Task statement:
Render the records below as a numbered list, from the line containing "Meguro Sta. 1R 1212937-2K" through the final line of the records, both included. Omit blank lines and leave the pictures out.

--- START ---

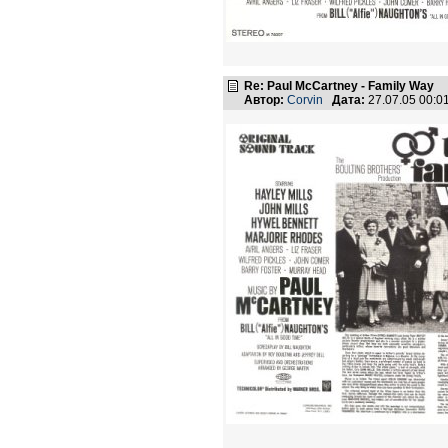
Re: Paul McCartney - Family Way
Автор:
Corvin
Дата:
27.07.05 00:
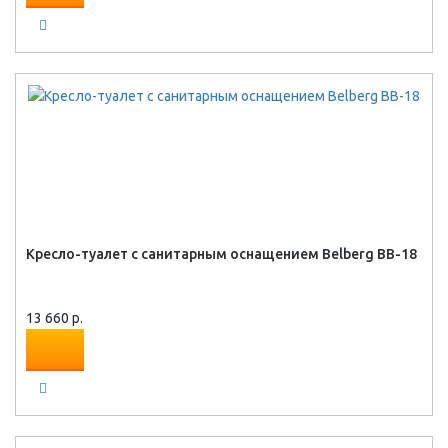
Кресло-туалет с санитарным оснащением Belberg BB-18
13 660 р.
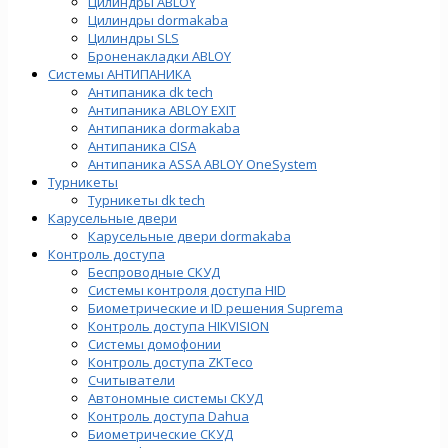
Цилиндры ABLOY
Цилиндры dormakaba
Цилиндры SLS
Броненакладки ABLOY
Системы АНТИПАНИКА
Антипаника dk tech
Антипаника ABLOY EXIT
Антипаника dormakaba
Антипаника СISA
Антипаника ASSA ABLOY OneSystem
Турникеты
Турникеты dk tech
Карусельные двери
Карусельные двери dormakaba
Контроль доступа
Беспроводные СКУД
Системы контроля доступа HID
Биометрические и ID решения Suprema
Контроль доступа HIKVISION
Системы домофонии
Контроль доступа ZKTeco
Считыватели
Автономные системы СКУД
Контроль доступа Dahua
Биометрические СКУД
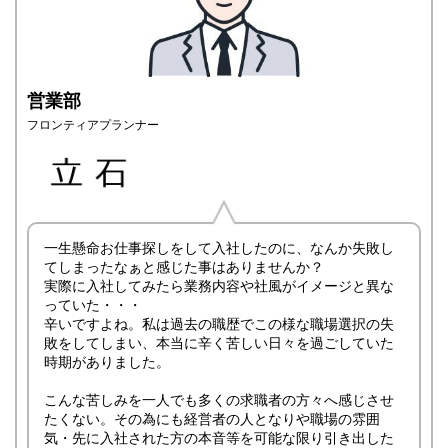
営業部
フロンティアプランナー
一生懸命お仕事探しをして入社したのに、なんか失敗し
てしまったなぁと感じた事はありませんか？
実際に入社してみたら業務内容や社風がイメージと異な
っていた・・・
辛いですよね。私は過去の職歴でこの様な職場選択の失
敗をしてしまい、本当に辛く苦しい日々を過ごしていた
時期がありました。
こんな苦しみを一人でも多くの求職者の方々へ感じさせ
たくない。その為にも経営者の人となりや職場の雰囲
気・先に入社された方の本音等を可能な限り引き出した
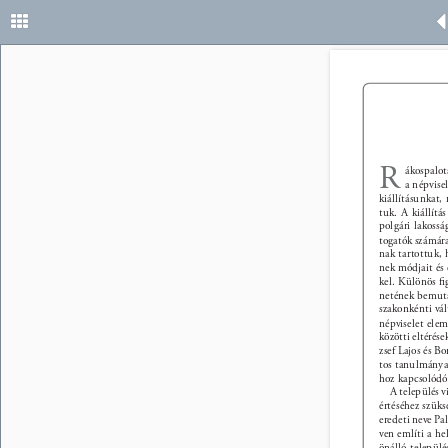
R 
ákospalot
a népvise
kiállításunkat,
tuk. A kiállítá
polgári lakossá
togatók számára
nak tartottuk, 
nek módjait és 
kel. Különös ﬁ
netének bemutat
szakonkénti vált
népviselet eleme
közötti eltérés
zsef Lajos és B
tos tanulmányai
hoz kapcsolódó
A település v
értéséhez szüks
eredeti neve Pa
ven említi a h
önálló települ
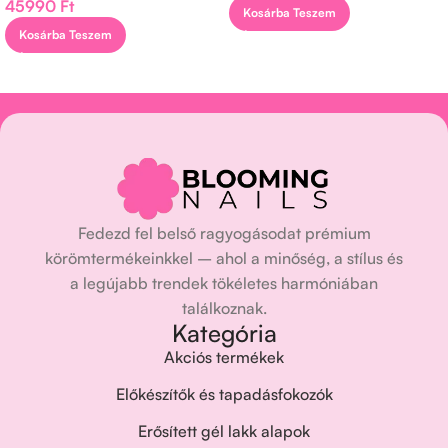
45990
Ft
Kosárba Teszem
Kosárba Teszem
Fedezd fel belső ragyogásodat prémium
körömtermékeinkkel – ahol a minőség, a stílus és
a legújabb trendek tökéletes harmóniában
találkoznak.
Kategória
Akciós termékek
Előkészítők és tapadásfokozók
Erősített gél lakk alapok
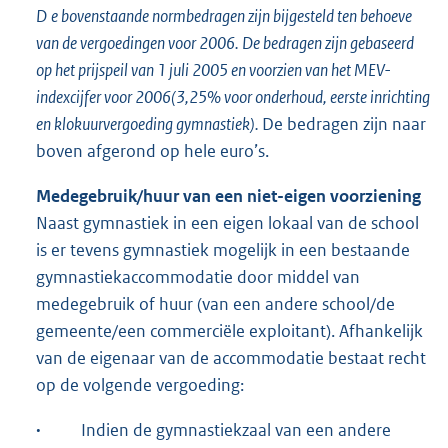
D
e bovenstaande normbedragen zijn bijgesteld ten behoeve
van de vergoedingen voor 2006. De bedragen zijn gebaseerd
op het prijspeil van 1 juli 2005 en voorzien van het MEV-
indexcijfer voor 2006(3,25% voor onderhoud, eerste inrichting
en klokuurvergoeding gymnastiek).
De bedragen zijn naar
boven afgerond op hele euro’s.
Medegebruik/huur van een niet-eigen voorziening
Naast gymnastiek in een eigen lokaal van de school
is er tevens gymnastiek mogelijk in een bestaande
gymnastiekaccommodatie door middel van
medegebruik of huur (van een andere school/de
gemeente/een commerciële exploitant). Afhankelijk
van de eigenaar van de accommodatie bestaat recht
op de volgende vergoeding:
·
Indien de gymnastiekzaal van een andere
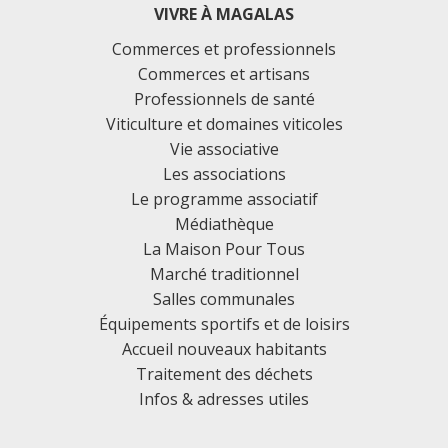
VIVRE À MAGALAS
Commerces et professionnels
Commerces et artisans
Professionnels de santé
Viticulture et domaines viticoles
Vie associative
Les associations
Le programme associatif
Médiathèque
La Maison Pour Tous
Marché traditionnel
Salles communales
Équipements sportifs et de loisirs
Accueil nouveaux habitants
Traitement des déchets
Infos & adresses utiles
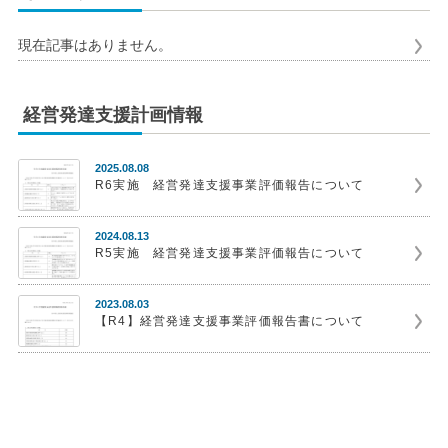
現在記事はありません。
経営発達支援計画情報
2025.08.08
R6実施 経営発達支援事業評価報告について
2024.08.13
R5実施 経営発達支援事業評価報告について
2023.08.03
【R4】経営発達支援事業評価報告書について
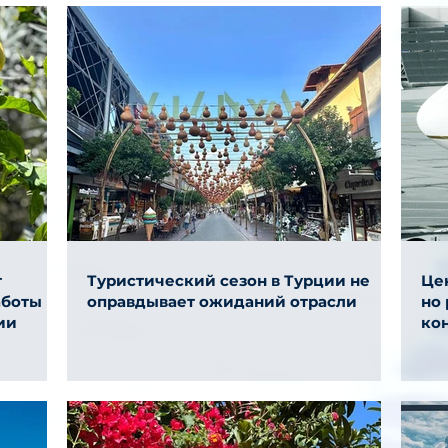
т
Туристический сезон в Турции не
Цен
аботы
оправдывает ожиданий отрасли
но
ии
ко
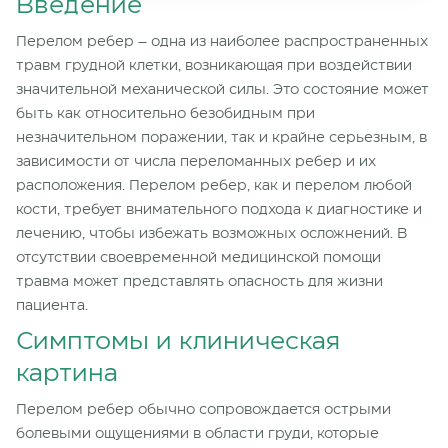
Введение
Перелом ребер – одна из наиболее распространенных
травм грудной клетки, возникающая при воздействии
значительной механической силы. Это состояние может
быть как относительно безобидным при
незначительном поражении, так и крайне серьезным, в
зависимости от числа переломанных ребер и их
расположения. Перелом ребер, как и перелом любой
кости, требует внимательного подхода к диагностике и
лечению, чтобы избежать возможных осложнений. В
отсутствии своевременной медицинской помощи
травма может представлять опасность для жизни
пациента.
Симптомы и клиническая
картина
Перелом ребер обычно сопровождается острыми
болевыми ощущениями в области груди, которые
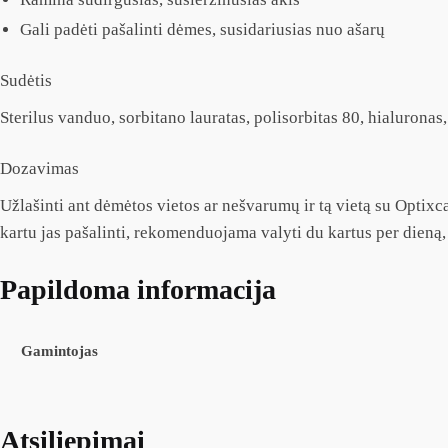
Gali padėti pašalinti dėmes, susidariusias nuo ašarų
Sudėtis
Sterilus vanduo, sorbitano lauratas, polisorbitas 80, hialuronas,
Dozavimas
Užlašinti ant dėmėtos vietos ar nešvarumų ir tą vietą su Optix
kartu jas pašalinti, rekomenduojama valyti du kartus per dieną, 
Papildoma informacija
Gamintojas
Atsiliepimai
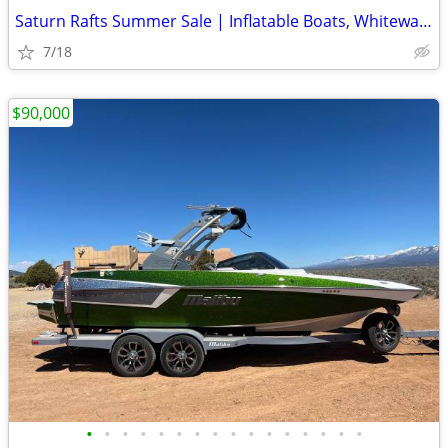
Saturn Rafts Summer Sale | Inflatable Boats, Whitewater Rafts, Kayaks
7/18
$90,000
•
•
•
•
•
•
•
•
•
•
•
•
•
•
•
•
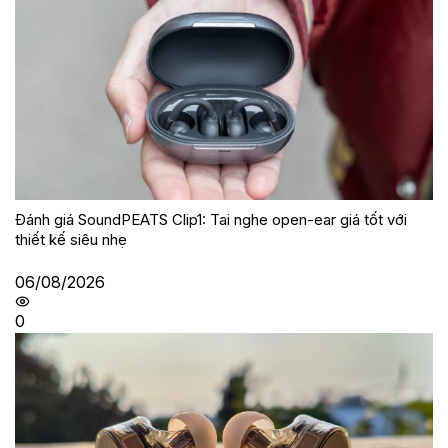
Đánh giá SoundPEATS Clip1: Tai nghe open-ear giá tốt với
thiết kế siêu nhẹ
06/08/2026
0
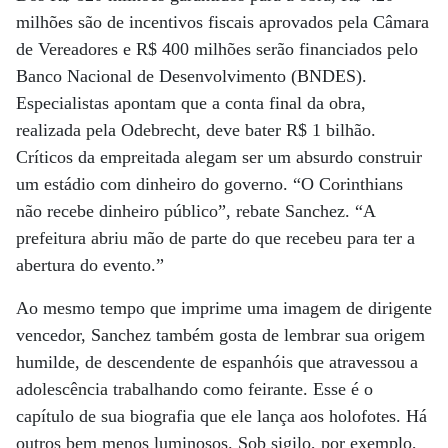
milhões são de incentivos fiscais aprovados pela Câmara
de Vereadores e R$ 400 milhões serão financiados pelo
Banco Nacional de Desenvolvimento (BNDES).
Especialistas apontam que a conta final da obra,
realizada pela Odebrecht, deve bater R$ 1 bilhão.
Críticos da empreitada alegam ser um absurdo construir
um estádio com dinheiro do governo. “O Corinthians
não recebe dinheiro público”, rebate Sanchez. “A
prefeitura abriu mão de parte do que recebeu para ter a
abertura do evento.”
Ao mesmo tempo que imprime uma imagem de dirigente
vencedor, Sanchez também gosta de lembrar sua origem
humilde, de descendente de espanhóis que atravessou a
adolescência trabalhando como feirante. Esse é o
capítulo de sua biografia que ele lança aos holofotes. Há
outros bem menos luminosos. Sob sigilo, por exemplo,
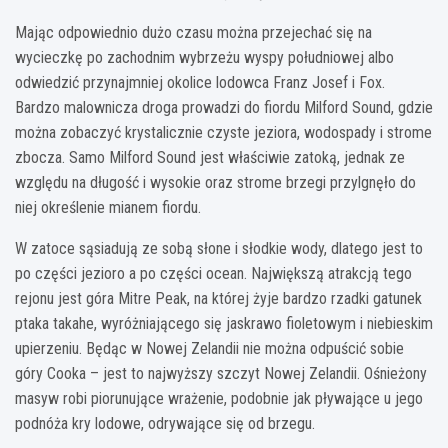
Mając odpowiednio dużo czasu można przejechać się na
wycieczkę po zachodnim wybrzeżu wyspy południowej albo
odwiedzić przynajmniej okolice lodowca Franz Josef i Fox.
Bardzo malownicza droga prowadzi do fiordu Milford Sound, gdzie
można zobaczyć krystalicznie czyste jeziora, wodospady i strome
zbocza. Samo Milford Sound jest właściwie zatoką, jednak ze
względu na długość i wysokie oraz strome brzegi przylgnęło do
niej określenie mianem fiordu.
W zatoce sąsiadują ze sobą słone i słodkie wody, dlatego jest to
po części jezioro a po części ocean. Największą atrakcją tego
rejonu jest góra Mitre Peak, na której żyje bardzo rzadki gatunek
ptaka takahe, wyróżniającego się jaskrawo fioletowym i niebieskim
upierzeniu. Będąc w Nowej Zelandii nie można odpuścić sobie
góry Cooka – jest to najwyższy szczyt Nowej Zelandii. Ośnieżony
masyw robi piorunujące wrażenie, podobnie jak pływające u jego
podnóża kry lodowe, odrywające się od brzegu.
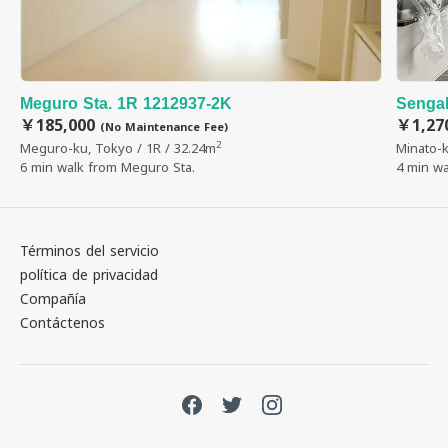
Meguro Sta. 1R 1212937-2K
Sengak
￥185,000
￥1,27
(No Maintenance Fee)
2
Meguro-ku, Tokyo / 1R / 32.24m
Minato-k
6 min walk from Meguro Sta.
4 min wa
Términos del servicio
política de privacidad
Compañía
Contáctenos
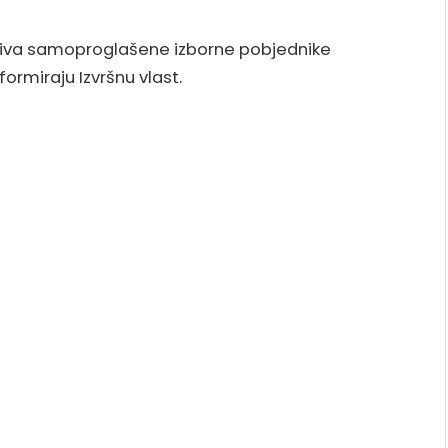
ziva samoproglašene izborne pobjednike
ormiraju Izvršnu vlast.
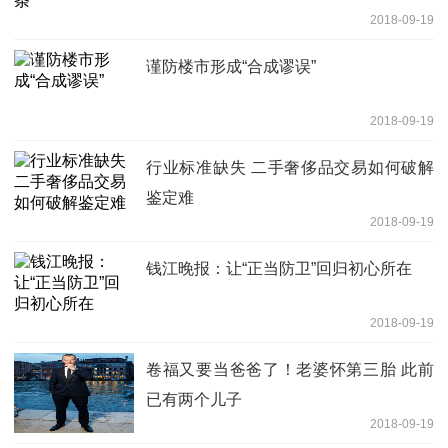
2018-09-19
谨防楼市形成“合成谬误”
2018-09-19
行业标准缺失 二手奢侈品交易如何破解
鉴定难
2018-09-19
钱江晚报：让“正当防卫”回归初心所在
2018-09-19
卷福又要当爸爸了！老婆怀第三胎 此前
已有两个儿子
2018-09-19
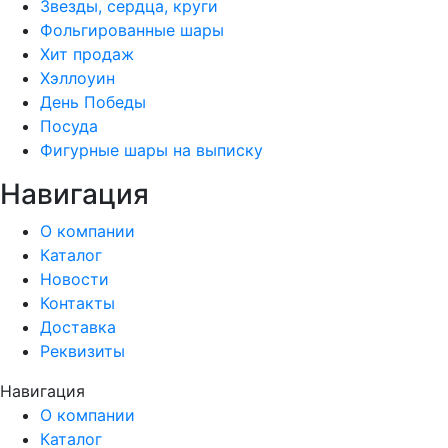
Звезды, сердца, круги
Фольгированные шары
Хит продаж
Хэллоуин
День Победы
Посуда
Фигурные шары на выписку
Навигация
О компании
Каталог
Новости
Контакты
Доставка
Реквизиты
Навигация
О компании
Каталог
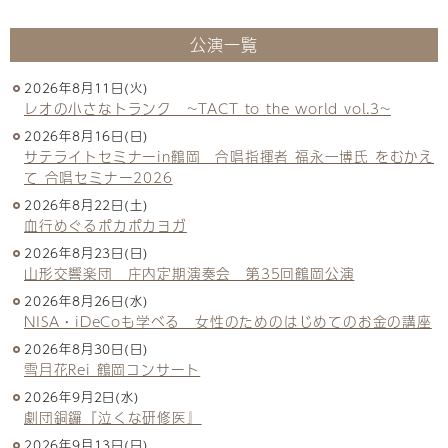
公演一覧
2026年8月11日(火)
レオの小さなトランク ~TACT to the world vol.3~
2026年8月16日(日)
サテライトセミナーin鶴岡 合唱指揮者 福永一博氏 をむかえ
て 合唱セミナー2026
2026年8月22日(土)
血行めぐるポカポカヨガ
2026年8月23日(日)
山形交響楽団 庄内定期演奏会 第35回鶴岡公演
2026年8月26日(水)
NISA・iDeCoも学べる 女性のためのはじめてのお金の講座
2026年8月30日(日)
雪月花Rei 鶴岡コンサート
2026年9月2日(水)
劇団銅鑼『泣くな研修医』
2026年9月13日(日)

--- END ---

Answer box:
1. Meguro Sta. 1R 1212937-2K
2. Sengak
3. ￥185,000
4. ￥1,27
5. (No Maintenance Fee)
6. 2
7. Meguro-ku, Tokyo / 1R / 32.24m
8. Minato-k
9. 6 min walk from Meguro Sta.
10. 4 min wa
11. Términos del servicio
12. política de privacidad
13. Compañía
14. Contáctenos
15. ziva samoproglašene izborne pobjednike
16. ormiraju Izvršnu vlast.
17. 2018-09-19
18. 谨防楼市形成“合成谬误”
19. 2018-09-19
20. 行业标准缺失 二手奢侈品交易如何破解
21. 鉴定难
22. 2018-09-19
23. 钱江晚报：让“正当防卫”回归初心所在
24. 2018-09-19
25. 卷福又要当爸爸了！老婆怀第三胎 此前
26. 已有两个儿子
27. 2018-09-19
28. Звезды, сердца, круги
29. Фольгированные шары
30. Хит продаж
31. Хэллоуин
32. День Победы
33. Посуда
34. Фигурные шары на выписку
35. Навигация
36. О компании
37. Каталог
38. Новости
39. Контакты
40. Доставка
41. Реквизиты
42. Навигация
43. О компании
44. Каталог
45. 公演一覧
46. 2026年8月11日(火)
47. レオの小さなトランク ~TACT to the world vol.3~
48. 2026年8月16日(日)
49. サテライトセミナーin鶴岡 合唱指揮者 福永一博氏 をむかえ
50. て 合唱セミナー2026
51. 2026年8月22日(土)
52. 血行めぐるポカポカヨガ
53. 2026年8月23日(日)
54. 山形交響楽団 庄内定期演奏会 第35回鶴岡公演
55. 2026年8月26日(水)
56. NISA・iDeCoも学べる 女性のためのはじめてのお金の講座
57. 2026年8月30日(日)
58. 雪月花Rei 鶴岡コンサート
59. 2026年9月2日(水)
60. 劇団銅鑼『泣くな研修医』
61. 2026年9月13日(日)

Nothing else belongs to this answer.